The strength of the present analysis is the consistency observed across all 5 large duloxetine studies conducted in multiple countries with essentially identical measurement instruments and methodology. The common design among the studies eliminates many of the sources of variability, making the association between the change in the BPI average pain scores and PGI‐I scores less likely to have alternative explanations. The present analysis includes patients of different ethnicity (Asian and Caucasian patients). This may provide robust support for the external validity of these results. There are some limitations to the present analysis. The present analysis was performed only in a setting of OA; thus, these findings may not generalize to all chronic pain conditions. Additionally, the PGI‐I score may be affected by patients’ expectations of treatment, and patients’ responses to pain may be influenced by their perception of other improvements in their condition. The present analysis did not examine the effect of these other components, but the consistency of the demonstrated associations across patient populations, age, race, and sex improves the generalizability of our findings. Apart from the concept of symptomatic improvement in a patient's condition, the concept of satisfaction with care could also be used to assess a cut‐off point. However, satisfaction with care has a distinct theoretical concept and has not been included in most pain clinical trials, including those analyzed here.
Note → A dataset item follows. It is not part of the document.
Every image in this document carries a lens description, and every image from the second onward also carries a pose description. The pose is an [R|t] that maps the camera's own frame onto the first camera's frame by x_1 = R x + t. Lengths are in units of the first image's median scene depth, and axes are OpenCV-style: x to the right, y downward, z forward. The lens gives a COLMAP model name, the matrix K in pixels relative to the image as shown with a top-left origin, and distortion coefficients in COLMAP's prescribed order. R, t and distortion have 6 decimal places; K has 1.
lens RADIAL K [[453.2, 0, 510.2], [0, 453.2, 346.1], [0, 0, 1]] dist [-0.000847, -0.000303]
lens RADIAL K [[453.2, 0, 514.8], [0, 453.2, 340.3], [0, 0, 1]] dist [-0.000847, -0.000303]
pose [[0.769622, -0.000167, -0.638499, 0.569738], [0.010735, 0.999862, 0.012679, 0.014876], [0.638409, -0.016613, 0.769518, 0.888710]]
The findings of the present analysis can help design future studies and estimate appropriate sample sizes of pain clinical trials. The presented data also facilitate the comparison of results across Asian and Caucasian patients, which helps to determine the value of a therapy in clinical practice. The findings of this study provide information about the range of BPI average pain scores associated with various degrees of global improvement (ie, PGI‐I category), irrespective of ethnicity, age, and gender, which can facilitate the evaluation of treatments for chronic pain.

Conclusions

In the present analysis of 5 clinical studies of duloxetine in chronic pain due to OA, a consistent relationship between the change in BPI average pain scores and the PGI‐I category was demonstrated in Asian and Caucasian patients, regardless of age, gender, study, and treatment. Moreover, raw and percentage change cut‐off values for CID were similar in Asian and Caucasian patients with OA of the knee or hip. Overall, the present analysis concludes that the ratings for percentage change in BPI average pain by PGI‐I category and the cut‐off for CID were similar for the Asian and Caucasian populations. Applying these findings to future studies may help to standardize the definition of a CID in clinical trials of chronic pain therapies. Use of a standard outcome across chronic pain studies would greatly enhance the comparability, validity, and clinical applicability.

Conflicts of Interest

All authors are Eli Lilly and Company employees, except for Li Yue. Hiroyuki Enomoto, Shinji Fujikoshi, Levent Alev, Yan Yolanda Cheng, and Vladimir Skljarevski are minor stakeholders. Li Yue and Jianing Wang have no conflicts of interest to declare.